### What you should do
What is needed is an exact copy of all the records.

### Records for the exercise
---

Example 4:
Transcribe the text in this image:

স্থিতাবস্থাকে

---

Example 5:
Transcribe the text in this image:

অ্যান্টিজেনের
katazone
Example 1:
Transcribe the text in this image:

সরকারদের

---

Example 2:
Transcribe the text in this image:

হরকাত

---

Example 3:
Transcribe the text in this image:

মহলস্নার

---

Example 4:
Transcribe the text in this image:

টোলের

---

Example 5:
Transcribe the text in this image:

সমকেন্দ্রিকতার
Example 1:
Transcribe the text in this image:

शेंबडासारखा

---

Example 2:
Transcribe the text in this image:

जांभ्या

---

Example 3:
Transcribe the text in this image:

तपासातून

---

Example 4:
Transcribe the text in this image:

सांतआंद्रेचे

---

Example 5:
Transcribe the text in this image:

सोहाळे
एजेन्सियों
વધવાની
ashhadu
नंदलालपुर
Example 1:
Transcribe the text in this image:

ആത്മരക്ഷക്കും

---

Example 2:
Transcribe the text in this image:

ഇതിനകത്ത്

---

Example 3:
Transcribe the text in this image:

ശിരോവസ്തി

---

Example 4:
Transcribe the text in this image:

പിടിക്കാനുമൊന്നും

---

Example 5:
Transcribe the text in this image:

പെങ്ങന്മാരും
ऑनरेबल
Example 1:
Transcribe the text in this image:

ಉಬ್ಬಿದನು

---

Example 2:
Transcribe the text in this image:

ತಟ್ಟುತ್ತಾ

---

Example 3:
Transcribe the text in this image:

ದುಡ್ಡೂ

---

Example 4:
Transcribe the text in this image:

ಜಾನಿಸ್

### Result for this exercise
---

Example 4:
Transcribe the text in this image:

স্থিতাবস্থাকে

---

Example 5:
Transcribe the text in this image:

অ্যান্টিজেনের
katazone
Example 1:
Transcribe the text in this image:

সরকারদের

---

Example 2:
Transcribe the text in this image:

হরকাত

---

Example 3:
Transcribe the text in this image:

মহলস্নার

---

Example 4:
Transcribe the text in this image:

টোলের

---

Example 5:
Transcribe the text in this image:

সমকেন্দ্রিকতার
Example 1:
Transcribe the text in this image:

शेंबडासारखा

---

Example 2:
Transcribe the text in this image:

जांभ्या

---

Example 3:
Transcribe the text in this image:

तपासातून

---

Example 4:
Transcribe the text in this image:

सांतआंद्रेचे

---

Example 5:
Transcribe the text in this image:

सोहाळे
एजेन्सियों
વધવાની
ashhadu
नंदलालपुर
Example 1:
Transcribe the text in this image:

ആത്മരക്ഷക്കും

---

Example 2:
Transcribe the text in this image:

ഇതിനകത്ത്

---

Example 3:
Transcribe the text in this image:

ശിരോവസ്തി

---

Example 4:
Transcribe the text in this image:

പിടിക്കാനുമൊന്നും

---

Example 5:
Transcribe the text in this image:

പെങ്ങന്മാരും
ऑनरेबल
Example 1:
Transcribe the text in this image:

ಉಬ್ಬಿದನು

---

Example 2:
Transcribe the text in this image:

ತಟ್ಟುತ್ತಾ

---

Example 3:
Transcribe the text in this image:

ದುಡ್ಡೂ

---

Example 4:
Transcribe the text in this image:

ಜಾನಿಸ್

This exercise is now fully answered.